Aleviliğin tanımlanması, Cemevlerinin tanınması ve Madımak
Ayhan BİLGEN / Günlük
Alevilerin taleplerinin ele alınması ve sorunlarının çözülmesi amacı ile gerçekleştirilen çalıştaylar tamamlandı. Sonuç raporunda Madımak konusunda geliştirilmek istenen çözüm tartışmaların odağına oturdu. Müze yapmanın acıları hatırlatacağı ve öfkeyi canlandıracağı iddiası, park yapılması önerisini gündeme taşıdı. Dünyanın her yerinde acılar yenilenmesin diye özellikle müze yapılırken bizde toplum psikolojisi tam tersinden okunuyor. Amerika'da hemen her şehirde Afrika kökenlilere yapılanları unutturmamak için sivil haklar müzeleri var. Yine Yahudilere yönelik soykırımla yüzleşmek için Holokost müzeleri Avrupa'nın birçok şehrine yapılmıştır. Aslında bu tartışmada nerede durduğunuz, tarihe ve toplumsal barışa bakışınızı da şekillendirmektedir.

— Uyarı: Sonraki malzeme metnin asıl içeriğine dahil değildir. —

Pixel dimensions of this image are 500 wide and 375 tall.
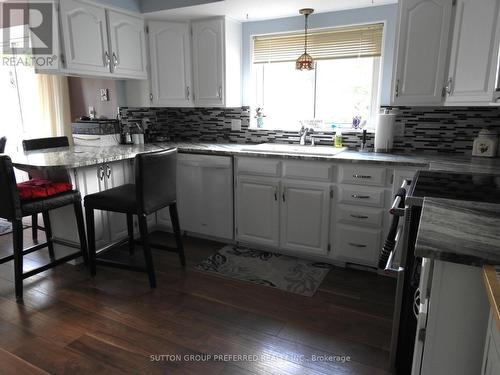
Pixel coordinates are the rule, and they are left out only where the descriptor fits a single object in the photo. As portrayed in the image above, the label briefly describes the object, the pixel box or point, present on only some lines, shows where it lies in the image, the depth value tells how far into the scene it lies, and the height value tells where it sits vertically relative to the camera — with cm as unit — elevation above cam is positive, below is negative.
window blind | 293 +61
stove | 154 -34
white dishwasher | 306 -71
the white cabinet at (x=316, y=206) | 255 -70
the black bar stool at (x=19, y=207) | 208 -60
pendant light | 291 +44
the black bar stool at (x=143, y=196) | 230 -57
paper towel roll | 272 -12
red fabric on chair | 225 -49
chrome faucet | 319 -17
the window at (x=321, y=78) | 301 +33
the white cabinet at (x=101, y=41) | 271 +59
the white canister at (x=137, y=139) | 347 -25
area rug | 252 -117
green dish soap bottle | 308 -21
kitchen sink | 276 -29
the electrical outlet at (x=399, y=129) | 290 -11
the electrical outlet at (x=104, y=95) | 360 +18
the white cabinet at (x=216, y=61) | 317 +48
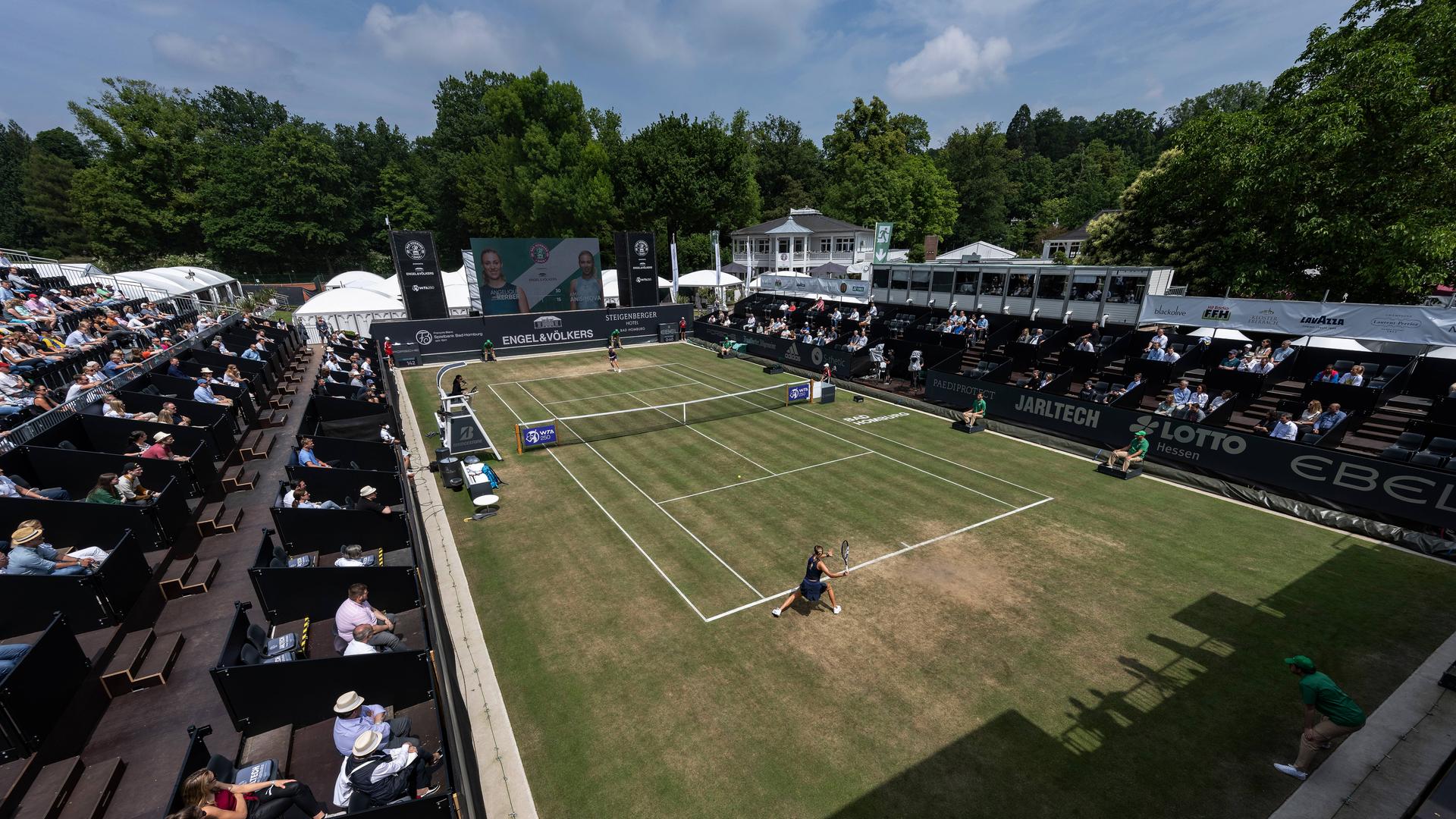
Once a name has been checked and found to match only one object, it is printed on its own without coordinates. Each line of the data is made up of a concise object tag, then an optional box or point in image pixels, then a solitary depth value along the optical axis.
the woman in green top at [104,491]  10.04
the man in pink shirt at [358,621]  8.31
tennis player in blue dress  11.16
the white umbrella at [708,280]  48.25
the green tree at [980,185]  82.31
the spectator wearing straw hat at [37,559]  8.01
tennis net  20.88
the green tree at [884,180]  66.75
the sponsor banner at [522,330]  35.09
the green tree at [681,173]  58.41
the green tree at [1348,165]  19.83
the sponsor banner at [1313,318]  17.27
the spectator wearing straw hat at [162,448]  11.88
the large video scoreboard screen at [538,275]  35.59
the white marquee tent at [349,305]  34.97
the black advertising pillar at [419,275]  33.38
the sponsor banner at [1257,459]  13.40
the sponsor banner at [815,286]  38.09
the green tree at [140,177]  61.91
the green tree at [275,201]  65.69
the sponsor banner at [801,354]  29.53
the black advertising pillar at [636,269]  40.47
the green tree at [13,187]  79.12
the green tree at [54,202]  70.25
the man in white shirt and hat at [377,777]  6.09
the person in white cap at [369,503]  12.01
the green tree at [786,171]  84.31
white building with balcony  60.53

'Alevilik nedir?' 'Aleviler neye inanmalı, nasıl davranmalı?' gibi soruların cevabını verme yetkisi devlete ait olamaz. Konu bilim adamları, araştırmacılar, uzmanlar tarafından bütün boyutları ile tartışılabilir olmakla birlikte karar verecek olan o inancın mensuplarıdır. Kaldı ki tek tip bir yaşayan Alevilik formatı tanımlamak doğru olmadığı gibi gerekli de değildir. Kendi içindeki farklılıklar, çoğulculuk açısından da önemli bir zenginliktir. Dolayısı ile Cemevlerinin statüsü tartışmasında 'ibadethane midir, değil midir?' kararını vermeye kalkmak hükümetlerin işi olmamalıdır. 'Nasıl bir İslam?' konusunda devletin tek taraflı belirleyici olma çabası ortaya nasıl bir hukuk dışılık çıkartmışsa, bu gün Alevilik için benzer bir süreç işletmeye çalışmak aynı yanlışı yeniden tekrarlamaktır. Konu bir ilahiyat tartışması olmaktan önce, insan hakları ve özgürlük sorunu olarak ele alınmalı ve bu bağlamda çözüm aranmalıdır.